JP Morgan Chase reduced its home lending staff by the hundreds in June, sources confirmed to Bloomberg. Following an April round of layoffs, Redfin laid off 13% of its workforce in November and closed down its home-flipping service Redfin Now. More broadly, Goldman Sachs leadership is eyeing layoffs and Morgan Stanley, a company handling wealth management and asset management, also whittled down headcount by 2% this month.
The banking and investment industries experienced large amounts of workforce growth in recent years, financial service experts say; the decline may only be natural.

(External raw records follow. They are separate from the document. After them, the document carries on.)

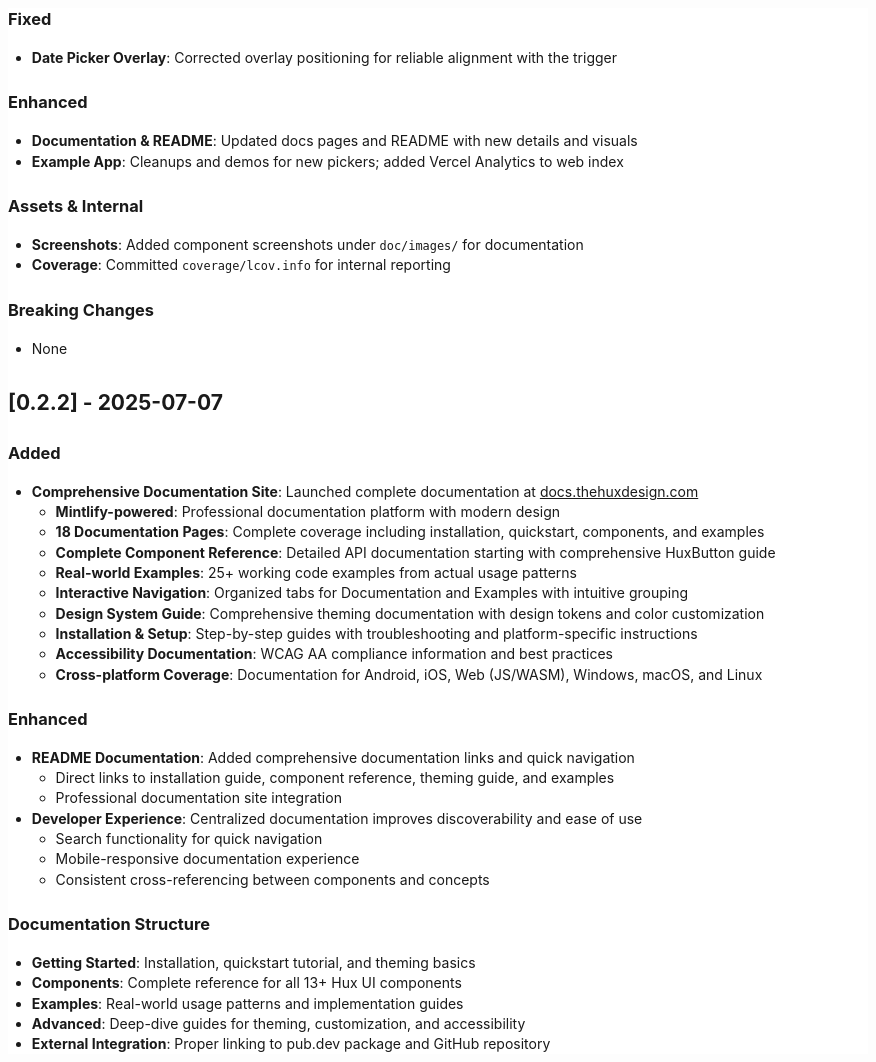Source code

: ### Fixed
- **Date Picker Overlay**: Corrected overlay positioning for reliable alignment with the trigger

### Enhanced
- **Documentation & README**: Updated docs pages and README with new details and visuals
- **Example App**: Cleanups and demos for new pickers; added Vercel Analytics to web index

### Assets & Internal
- **Screenshots**: Added component screenshots under `doc/images/` for documentation
- **Coverage**: Committed `coverage/lcov.info` for internal reporting

### Breaking Changes
- None

## [0.2.2] - 2025-07-07

### Added
- **Comprehensive Documentation Site**: Launched complete documentation at [docs.thehuxdesign.com](https://docs.thehuxdesign.com)
  - **Mintlify-powered**: Professional documentation platform with modern design
  - **18 Documentation Pages**: Complete coverage including installation, quickstart, components, and examples
  - **Complete Component Reference**: Detailed API documentation starting with comprehensive HuxButton guide
  - **Real-world Examples**: 25+ working code examples from actual usage patterns
  - **Interactive Navigation**: Organized tabs for Documentation and Examples with intuitive grouping
  - **Design System Guide**: Comprehensive theming documentation with design tokens and color customization
  - **Installation & Setup**: Step-by-step guides with troubleshooting and platform-specific instructions
  - **Accessibility Documentation**: WCAG AA compliance information and best practices
  - **Cross-platform Coverage**: Documentation for Android, iOS, Web (JS/WASM), Windows, macOS, and Linux

### Enhanced
- **README Documentation**: Added comprehensive documentation links and quick navigation
  - Direct links to installation guide, component reference, theming guide, and examples
  - Professional documentation site integration
- **Developer Experience**: Centralized documentation improves discoverability and ease of use
  - Search functionality for quick navigation
  - Mobile-responsive documentation experience
  - Consistent cross-referencing between components and concepts

### Documentation Structure
- **Getting Started**: Installation, quickstart tutorial, and theming basics
- **Components**: Complete reference for all 13+ Hux UI components
- **Examples**: Real-world usage patterns and implementation guides
- **Advanced**: Deep-dive guides for theming, customization, and accessibility
- **External Integration**: Proper linking to pub.dev package and GitHub repository
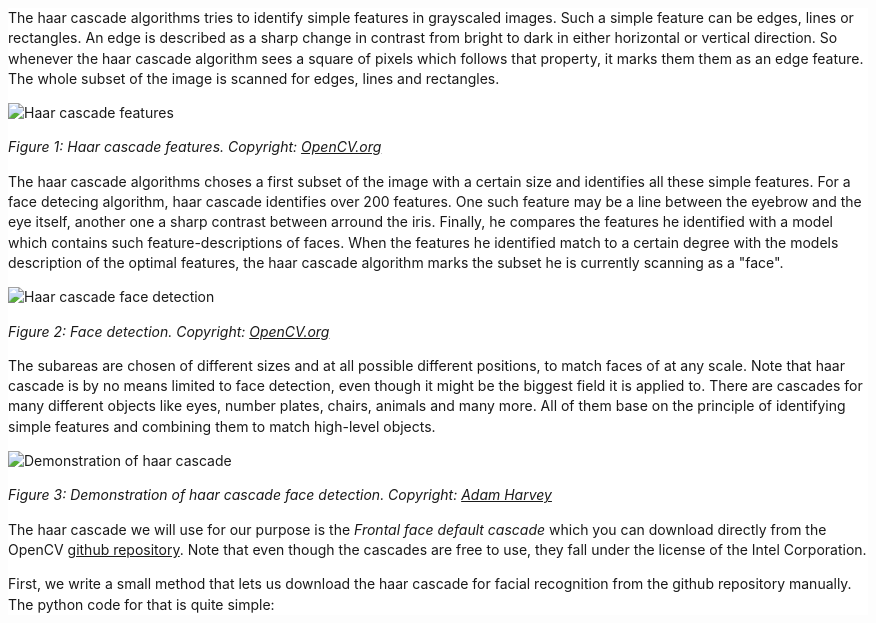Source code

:The haar cascade algorithms tries to identify simple features in grayscaled images. Such a simple feature can be edges,
lines or rectangles. An edge is described as a sharp change in contrast from bright to dark in either horizontal or vertical
direction. So whenever the haar cascade algorithm sees a square of pixels which follows that property, it marks them
them as an edge feature. The whole subset of the image is scanned for edges, lines and rectangles. 

![Haar cascade features](https://docs.opencv.org/3.1.0/haar_features.jpg)

*Figure 1: Haar cascade features. Copyright: [OpenCV.org](https://docs.opencv.org/3.1.0/d7/d8b/tutorial_py_face_detection.html)*

The haar cascade algorithms choses a first subset of the image with a certain size and identifies all these simple
features. For a face detecing algorithm, haar cascade identifies over 200 features. One such feature may be a line
between the eyebrow and the eye itself, another one a sharp contrast between arround the iris.
Finally, he compares the features he identified with a model which contains such feature-descriptions of 
faces. When the features he identified match to a certain degree with the models description of the optimal
features, the haar cascade algorithm marks the subset he is currently scanning as a "face". 

![Haar cascade face detection](https://docs.opencv.org/3.1.0/haar.png)

*Figure 2: Face detection. Copyright: [OpenCV.org](https://docs.opencv.org/3.1.0/d7/d8b/tutorial_py_face_detection.html)*

The subareas are chosen of different sizes and at all possible different positions, to match faces of at any scale.
Note that haar cascade is by no means limited to face detection, even though it might be the biggest field it is 
applied to. There are cascades for many different objects like eyes, number plates, chairs, animals and many more.
All of them base on the principle of identifying simple features and combining them to match high-level objects.

![Demonstration of haar cascade](https://github.com/joelbarmettlerUZH/FaceClassification_Tensorflow/raw/master/MD_Resources/haar_cascade_demo.gif)

*Figure 3: Demonstration of haar cascade face detection. Copyright: [Adam Harvey](https://www.youtube.com/watch?v=hPCTwxF0qf4)*

The haar cascade we will use for our purpose is the *Frontal face default cascade* which you can download directly
from the OpenCV [github repository](https://github.com/opencv/opencv/tree/master/data/haarcascades). 
Note that even though the cascades are free to use, they fall under the license of the Intel Corporation. 

First, we write a small method that lets us download the haar cascade for facial recognition from the github 
repository manually. The python code for that is quite simple:
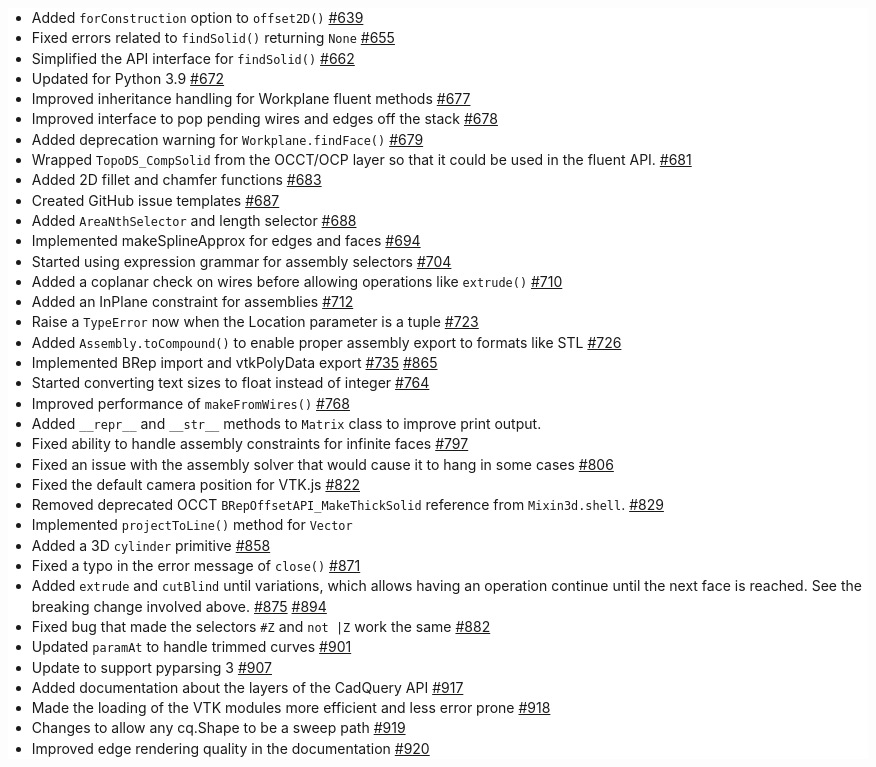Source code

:    * Added `forConstruction` option to `offset2D()` [#639](https://github.com/CadQuery/cadquery/pull/639)
   * Fixed errors related to `findSolid()` returning `None` [#655](https://github.com/CadQuery/cadquery/pull/655)
   * Simplified the API interface for `findSolid()` [#662](https://github.com/CadQuery/cadquery/pull/662)
   * Updated for Python 3.9 [#672](https://github.com/CadQuery/cadquery/pull/672)
   * Improved inheritance handling for Workplane fluent methods [#677](https://github.com/CadQuery/cadquery/pull/677)
   * Improved interface to pop pending wires and edges off the stack [#678](https://github.com/CadQuery/cadquery/pull/678)
   * Added deprecation warning for `Workplane.findFace()` [#679](https://github.com/CadQuery/cadquery/pull/679)
   * Wrapped `TopoDS_CompSolid` from the OCCT/OCP layer so that it could be used in the fluent API. [#681](https://github.com/CadQuery/cadquery/pull/681)
   * Added 2D fillet and chamfer functions [#683](https://github.com/CadQuery/cadquery/pull/683)
   * Created GitHub issue templates [#687](https://github.com/CadQuery/cadquery/pull/687)
   * Added `AreaNthSelector` and length selector [#688](https://github.com/CadQuery/cadquery/pull/688)
   * Implemented makeSplineApprox for edges and faces [#694](https://github.com/CadQuery/cadquery/pull/694)
   * Started using expression grammar for assembly selectors [#704](https://github.com/CadQuery/cadquery/pull/704)
   * Added a coplanar check on wires before allowing operations like `extrude()` [#710](https://github.com/CadQuery/cadquery/pull/710)
   * Added an InPlane constraint for assemblies [#712](https://github.com/CadQuery/cadquery/pull/712)
   * Raise a `TypeError` now when the Location parameter is a tuple [#723](https://github.com/CadQuery/cadquery/pull/723)
   * Added `Assembly.toCompound()` to enable proper assembly export to formats like STL [#726](https://github.com/CadQuery/cadquery/pull/726)
   * Implemented BRep import and vtkPolyData export [#735](https://github.com/CadQuery/cadquery/pull/735) [#865](https://github.com/CadQuery/cadquery/pull/865)
   * Started converting text sizes to float instead of integer [#764](https://github.com/CadQuery/cadquery/pull/764)
   * Improved performance of `makeFromWires()` [#768](https://github.com/CadQuery/cadquery/pull/768)
   * Added `__repr__` and `__str__` methods to `Matrix` class to improve print output.
   * Fixed ability to handle assembly constraints for infinite faces [#797](https://github.com/CadQuery/cadquery/pull/797)
   * Fixed an issue with the assembly solver that would cause it to hang in some cases [#806](https://github.com/CadQuery/cadquery/pull/806)
   * Fixed the default camera position for VTK.js [#822](https://github.com/CadQuery/cadquery/pull/822)
   * Removed deprecated OCCT `BRepOffsetAPI_MakeThickSolid` reference from `Mixin3d.shell`. [#829](https://github.com/CadQuery/cadquery/pull/829)
   * Implemented `projectToLine()` method for `Vector` [](https://github.com/CadQuery/cadquery/pull/835)
   * Added a 3D `cylinder` primitive [#858](https://github.com/CadQuery/cadquery/pull/858)
   * Fixed a typo in the error message of `close()` [#871](https://github.com/CadQuery/cadquery/pull/871)
   * Added `extrude` and `cutBlind` until variations, which allows having an operation continue until the next face is reached. See the breaking change involved above. [#875](https://github.com/CadQuery/cadquery/pull/875) [#894](https://github.com/CadQuery/cadquery/pull/894)
   * Fixed bug that made the selectors `#Z` and `not |Z` work the same [#882](https://github.com/CadQuery/cadquery/pull/882)
   * Updated `paramAt` to handle trimmed curves [#901](https://github.com/CadQuery/cadquery/pull/901)
   * Update to support pyparsing 3 [#907](https://github.com/CadQuery/cadquery/pull/907)
   * Added documentation about the layers of the CadQuery API [#917](https://github.com/CadQuery/cadquery/pull/917)
   * Made the loading of the VTK modules more efficient and less error prone [#918](https://github.com/CadQuery/cadquery/pull/918)
   * Changes to allow any cq.Shape to be a sweep path [#919](https://github.com/CadQuery/cadquery/pull/919)
   * Improved edge rendering quality in the documentation [#920](https://github.com/CadQuery/cadquery/pull/920)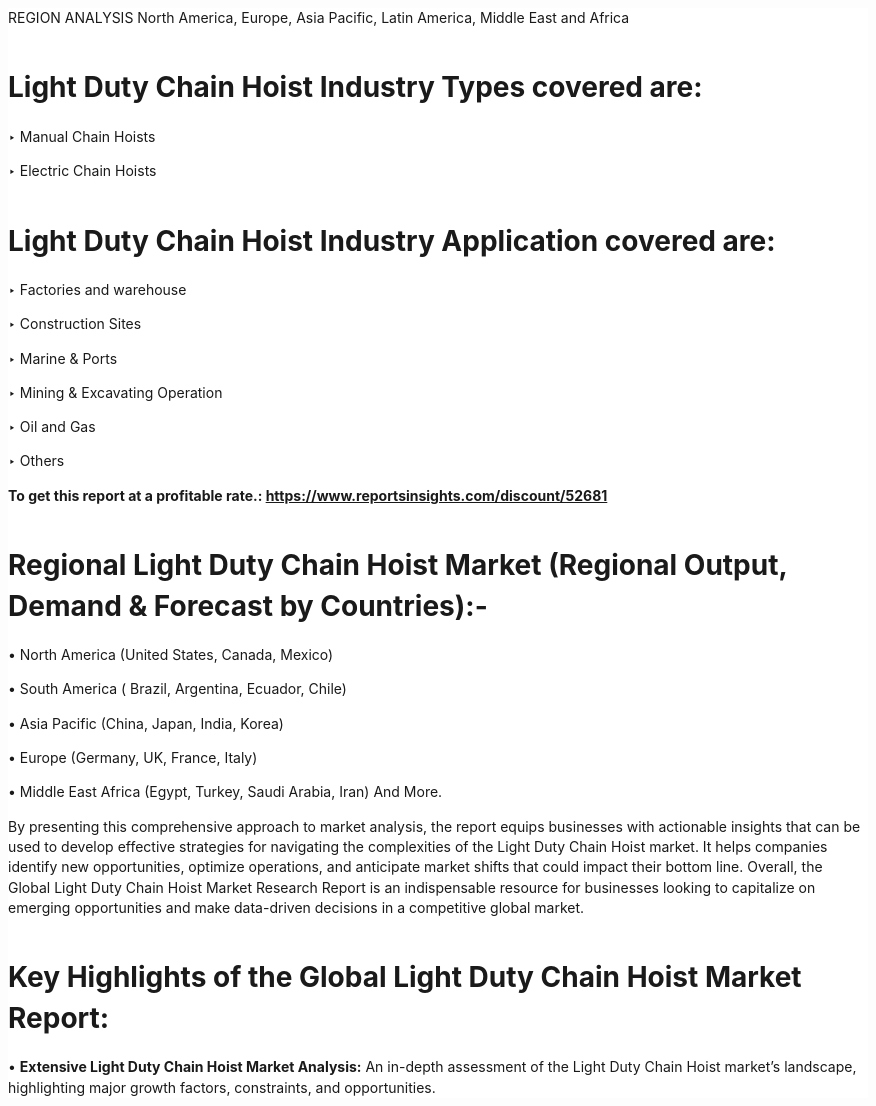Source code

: <td>REGION ANALYSIS</td>
<td>North America, Europe, Asia Pacific, Latin America, Middle East and Africa</td>
</tr>
</table>

# <strong>Light Duty Chain Hoist Industry Types covered are:</strong>

‣ Manual Chain Hoists

‣ Electric Chain Hoists

# <strong>Light Duty Chain Hoist Industry Application covered are:</strong>

‣ Factories and warehouse

‣ Construction Sites

‣ Marine & Ports

‣ Mining & Excavating Operation

‣ Oil and Gas

‣ Others

<strong>To get this report at a profitable rate.: <a href=https://www.reportsinsights.com/discount/52681>https://www.reportsinsights.com/discount/52681</a></strong></font>

# <strong>Regional Light Duty Chain Hoist Market (Regional Output, Demand &amp; Forecast by Countries):-</strong>

• North America (United States, Canada, Mexico)

• South America ( Brazil, Argentina, Ecuador, Chile)

• Asia Pacific (China, Japan, India, Korea)

• Europe (Germany, UK, France, Italy)

• Middle East Africa (Egypt, Turkey, Saudi Arabia, Iran) And More.

By presenting this comprehensive approach to market analysis, the report equips businesses with actionable insights that can be used to develop effective strategies for navigating the complexities of the Light Duty Chain Hoist market. It helps companies identify new opportunities, optimize operations, and anticipate market shifts that could impact their bottom line. Overall, the Global Light Duty Chain Hoist Market Research Report is an indispensable resource for businesses looking to capitalize on emerging opportunities and make data-driven decisions in a competitive global market.

# <strong>Key Highlights of the Global Light Duty Chain Hoist Market Report:</strong>

• <strong>Extensive Light Duty Chain Hoist Market Analysis:</strong> An in-depth assessment of the Light Duty Chain Hoist market’s landscape, highlighting major growth factors, constraints, and opportunities.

Adding nuance to the conversation, National Association of Home Builders Chief Economist Robert Dietz told HR Dive there's always some level of quits and layoffs within residential construction. “It probably has more churn than other sectors of the economy. I tend to focus on the net payroll employment numbers,” Dietz said, referencing the JOLTS report. From his perspective, these numbers have indicated “weakness” for single-family home building, while the remodeling and multifamily markets remain strong.
This provides an interesting dilemma regarding talent in the housing industry. Dietz nodded to what he called a “skilled labor shortage” in the construction industry, which may continue given that multi-family home construction and remodeling plans are likely to proceed throughout 2023.
“It's not going to be one-for-one with declines in economic activity, because builders still want to hold on to those workers when the market rebounds,” Dietz said.